Runs are the core unit of your work in Strikes. They provide the context for all your data collection and represent a complete execution session. Think of runs as the “experiment” or “session” for your code.

Creating Runs

The most common way to create a run is using the context manager syntax:

import dreadnode as dn

dn.configure()

with dn.run("my-experiment"):
    # Everything in this block is part of the run
    pass

The run automatically starts when you enter the with block and ends when you exit it. All data logged within the block is associated with this run.

Run Names

You can provide a name for your run to make it easier to identify:

with dn.run("training-run-v1"):
    # Named run
    pass

If you don’t provide a name, Strikes will generate one for you automatically using a combination of random words and numbers:

with dn.run():
    # Auto-named run (e.g., "clever-rabbit-492")
    pass

Run Tags

Tags help you categorize and filter runs. You can add tags when creating a run:

with dn.run("my-experiment", tags=["production", "model-v2"]):
    # Run with tags
    pass

Tags make it easy to find related runs in the UI and when exporting data.

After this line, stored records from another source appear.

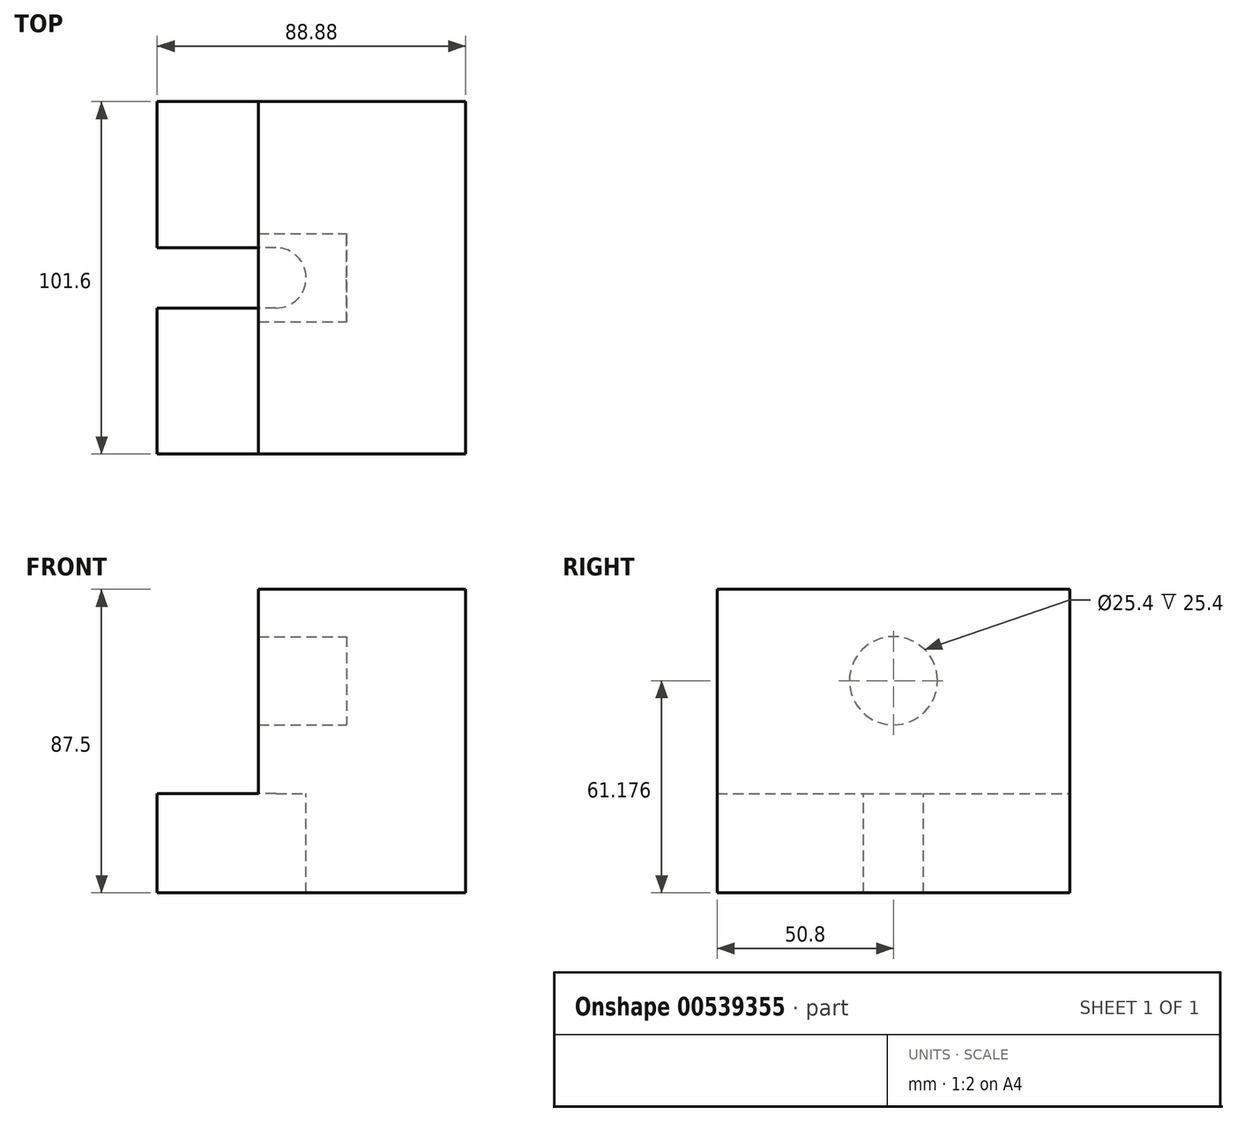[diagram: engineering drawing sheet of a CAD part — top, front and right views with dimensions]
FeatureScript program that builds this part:
annotation { "Feature Type Name" : "Feature", "Feature Type Description" : "" }
export const myFeature = defineFeature(function(context is Context, id is Id, definition is map)
    precondition{}
    {
        {
            var Q0;
            Q0=qCreatedBy(makeId("Front.planeOp"),FACE);
            var sketch = newSketch(context, id + "F0", { "sketchPlane" : qUnion([Q0])});
            skLineSegment(sketch, "E0.bottom", {"start": v(17.15, 43.75) * mm, "end": v(-17.15, 43.75) * mm});
            skLineSegment(sketch, "E0.top", {"start": v(17.15, -43.75) * mm, "end": v(-17.15, -43.75) * mm});
            skLineSegment(sketch, "E0.left", {"start": v(17.15, 43.75) * mm, "end": v(17.15, -43.75) * mm});
            skLineSegment(sketch, "E0.right", {"start": v(-17.15, 43.75) * mm, "end": v(-17.15, -15.17) * mm});
            skPoint(sketch, "E0.middle", {"position": v(0, 0) * mm});
            skLineSegment(sketch, "E1.bottom", {"start": v(17.15, -43.75) * mm, "end": v(-71.73, -43.75) * mm});
            skLineSegment(sketch, "E1.top", {"start": v(-17.15, -15.17) * mm, "end": v(-71.73, -15.17) * mm});
            skLineSegment(sketch, "E1.left", {"start": v(17.15, -43.75) * mm, "end": v(17.15, -15.17) * mm});
            skLineSegment(sketch, "E1.right", {"start": v(-71.73, -43.75) * mm, "end": v(-71.73, -15.17) * mm});
            skSolve(sketch);
        }
        {
            var Q0;
            Q0 = qSketchRegion(id + "F0", true);
            extrude(context, id + "F1", {"entities" : qUnion([Q0]), "endBound" : BoundingType.SYMMETRIC, "depth" : 101.6 * mm, "offsetDistance" : 25.4 * mm});
        }
        {
            var Q0;
            Q0=makeQuery(id+"F1.opExtrude","SWEPT_FACE",FACE,{"disambiguationData":[OSD([sQuery(id+"F0.wireOp",EDGE,"E1.top")])]});
            var sketch = newSketch(context, id + "F2", { "sketchPlane" : qUnion([Q0])});
            skCircle(sketch, "E2", {"center": v(-37.47, 0) * mm, "radius": 8.68 * mm});
            skLineSegment(sketch, "E3", {"start": v(-37.47, 8.68) * mm, "end": v(-71.73, 8.68) * mm});
            skLineSegment(sketch, "E4", {"start": v(-37.47, -8.68) * mm, "end": v(-71.73, -8.68) * mm});
            skLineSegment(sketch, "E5", {"start": v(-71.73, -8.68) * mm, "end": v(-71.73, 8.68) * mm});
            skSolve(sketch);
        }
        {
            var Q0;
            {var subQ0=sQuery(id+"F2.wireOp",EDGE,"E3");Q0=makeQuery(id+"F2.imprint","IMPRINT",FACE,{"disambiguationData":[TD([[makeQuery(id+"F2.imprint","IMPRINT",EDGE,{"derivedFrom":subQ0}),1.0]])]});}
            var Q1;
            {var subQ0=sQuery(id+"F2.wireOp",EDGE,"E2");var subQ1=makeQuery(id+"F2.imprint","INTERSECT",VERTEX,{"derivedFrom":[subQ0,sQuery(id+"F2.wireOp",EDGE,"E3")]});Q1=makeQuery(id+"F2.imprint","IMPRINT",FACE,{"disambiguationData":[TD([[makeQuery(id+"F2.imprint","IMPRINT",EDGE,{"disambiguationData":[TD([[subQ1,-1.0]])],"derivedFrom":subQ0}),1.0]])]});}
            extrude(context, id + "F3", {"entities" : qUnion([Q0, Q1]), "operationType" : NewBodyOperationType.REMOVE, "endBound" : BoundingType.UP_TO_NEXT, "oppositeDirection" : true, "depth" : 25.4 * mm, "offsetDistance" : 25.4 * mm});
        }
        {
            var Q0;
            Q0=makeQuery(id+"F1.opExtrude","SWEPT_FACE",FACE,{"disambiguationData":[OSD([sQuery(id+"F0.wireOp",EDGE,"E0.right")])]});
            var sketch = newSketch(context, id + "F4", { "sketchPlane" : qUnion([Q0])});
            skCircle(sketch, "E6", {"center": v(0, 17.43) * mm, "radius": 12.7 * mm});
            skSolve(sketch);
        }
        {
            var Q0;
            Q0=makeQuery(id+"F4.imprint","IMPRINT",FACE,{"disambiguationData":[TD([[makeQuery(id+"F4.imprint","IMPRINT",EDGE,{"derivedFrom":sQuery(id+"F4.wireOp",EDGE,"E6")}),-1.0]])]});
            extrude(context, id + "F5", {"entities" : qUnion([Q0]), "operationType" : NewBodyOperationType.ADD, "depth" : 25.4 * mm, "offsetDistance" : 25.4 * mm});
        }
    });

Tags will soon be available in the UI, but in the meantime it’s a good muscle to exercise.

Setting the Project

Runs are always associated with a project. You can specify which project a run belongs to:

# Specify a project for a single run
with dn.run("my-experiment", project="model-training"):
    pass

If you don’t specify a project, the run will use the default project configured in dn.configure() or be placed in a project named “Default”.

Run Attributes

You can add arbitrary attributes to a run for additional metadata:

with dn.run("my-experiment", environment="staging", version="1.2.3"):
    # Run with custom attributes
    pass

These attributes are stored with the run and can be used for filtering and organization when you perform data exports.

Execute Runs

You can either execute multiple runs independently from one another or in parallel with each other.

Multiple Independent Runs

You can create multiple independent runs in sequence:

# Run experiment with different learning rates
learning_rates = [0.1, 0.01, 0.001]

for lr in learning_rates:
    with dn.run(f"training-lr-{lr}"):
        dn.log_param("learning_rate", lr)
        result = train_model(lr=lr)
        dn.log_metric("accuracy", result["accuracy"])

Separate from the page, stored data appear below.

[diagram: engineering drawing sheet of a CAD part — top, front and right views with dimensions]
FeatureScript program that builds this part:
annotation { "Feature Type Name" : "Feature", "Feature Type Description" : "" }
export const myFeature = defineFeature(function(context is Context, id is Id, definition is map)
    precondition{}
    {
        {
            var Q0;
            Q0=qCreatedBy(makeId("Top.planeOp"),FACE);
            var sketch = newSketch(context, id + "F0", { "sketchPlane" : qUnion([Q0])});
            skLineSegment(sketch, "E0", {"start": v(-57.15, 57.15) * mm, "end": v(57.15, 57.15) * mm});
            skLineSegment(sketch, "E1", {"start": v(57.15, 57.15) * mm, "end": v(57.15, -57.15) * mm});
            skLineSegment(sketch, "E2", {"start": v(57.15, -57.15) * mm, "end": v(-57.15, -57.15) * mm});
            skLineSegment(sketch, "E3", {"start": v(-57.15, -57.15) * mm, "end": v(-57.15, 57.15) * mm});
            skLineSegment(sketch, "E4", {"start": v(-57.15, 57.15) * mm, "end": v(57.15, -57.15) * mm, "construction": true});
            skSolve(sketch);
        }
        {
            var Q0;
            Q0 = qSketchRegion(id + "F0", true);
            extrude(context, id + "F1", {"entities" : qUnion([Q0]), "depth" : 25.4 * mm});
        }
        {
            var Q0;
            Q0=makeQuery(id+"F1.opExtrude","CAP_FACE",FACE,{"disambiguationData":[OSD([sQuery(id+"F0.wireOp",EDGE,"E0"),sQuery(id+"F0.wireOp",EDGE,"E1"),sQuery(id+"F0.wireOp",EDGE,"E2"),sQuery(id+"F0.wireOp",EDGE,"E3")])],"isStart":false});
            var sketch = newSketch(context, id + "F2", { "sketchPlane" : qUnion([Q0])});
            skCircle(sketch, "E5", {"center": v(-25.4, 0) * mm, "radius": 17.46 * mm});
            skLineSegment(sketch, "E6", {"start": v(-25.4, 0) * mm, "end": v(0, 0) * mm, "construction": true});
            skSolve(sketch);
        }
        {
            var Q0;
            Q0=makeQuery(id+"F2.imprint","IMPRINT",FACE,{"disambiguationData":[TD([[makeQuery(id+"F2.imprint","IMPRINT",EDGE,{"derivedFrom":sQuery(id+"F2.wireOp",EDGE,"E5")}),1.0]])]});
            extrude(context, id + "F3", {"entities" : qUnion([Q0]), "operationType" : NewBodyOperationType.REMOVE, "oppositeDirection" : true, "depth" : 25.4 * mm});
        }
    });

Each run is completely separate with its own data and lifecycle.

Parallel Runs

For more efficient experimentation, you can run multiple experiments in parallel:

import asyncio

async def run_experiment(config):
    with dn.run(f"experiment-{config['id']}"):
        dn.log_params(**config)
        result = await async_train_model(**config)
        dn.log_metrics(**result)

# Define different configurations
configs = [
    {"id": 1, "learning_rate": 0.1, "batch_size": 32},
    {"id": 2, "learning_rate": 0.01, "batch_size": 64},
    {"id": 3, "learning_rate": 0.001, "batch_size": 128}
]

# Run experiments in parallel
await asyncio.gather(*[run_experiment(config) for config in configs])

This pattern is particularly useful for hyperparameter searches or evaluating multiple models.

Error Handling

Runs automatically capture and log errors, marking the run as failed if an exception is raised, but you can also handle them explicitly:

try:
    with dn.run("risky-experiment"):
        # Run code that might fail
        result = potentially_failing_function()
        dn.log_metric("success", 1.0)
except Exception as e:
    # The run is automatically marked as failed
    # You can create a new run to track the error if needed
    with dn.run("error-analysis"):
        # ...

Best Practices

  1. Use meaningful names: Give your runs descriptive names that indicate their purpose.
  2. Use parameters: Parameters are a great way to filter and compare runs later, so use them frequently.
  3. Create separate runs for separate experiments: Don’t try to jam multiple experiments into a single run—you can create multiple runs inside your code.
  4. Use projects for organization: Group related runs into projects.
  5. Create comparison runs: When testing different approaches, ensure parameters and metrics are consistent to enable meaningful comparison.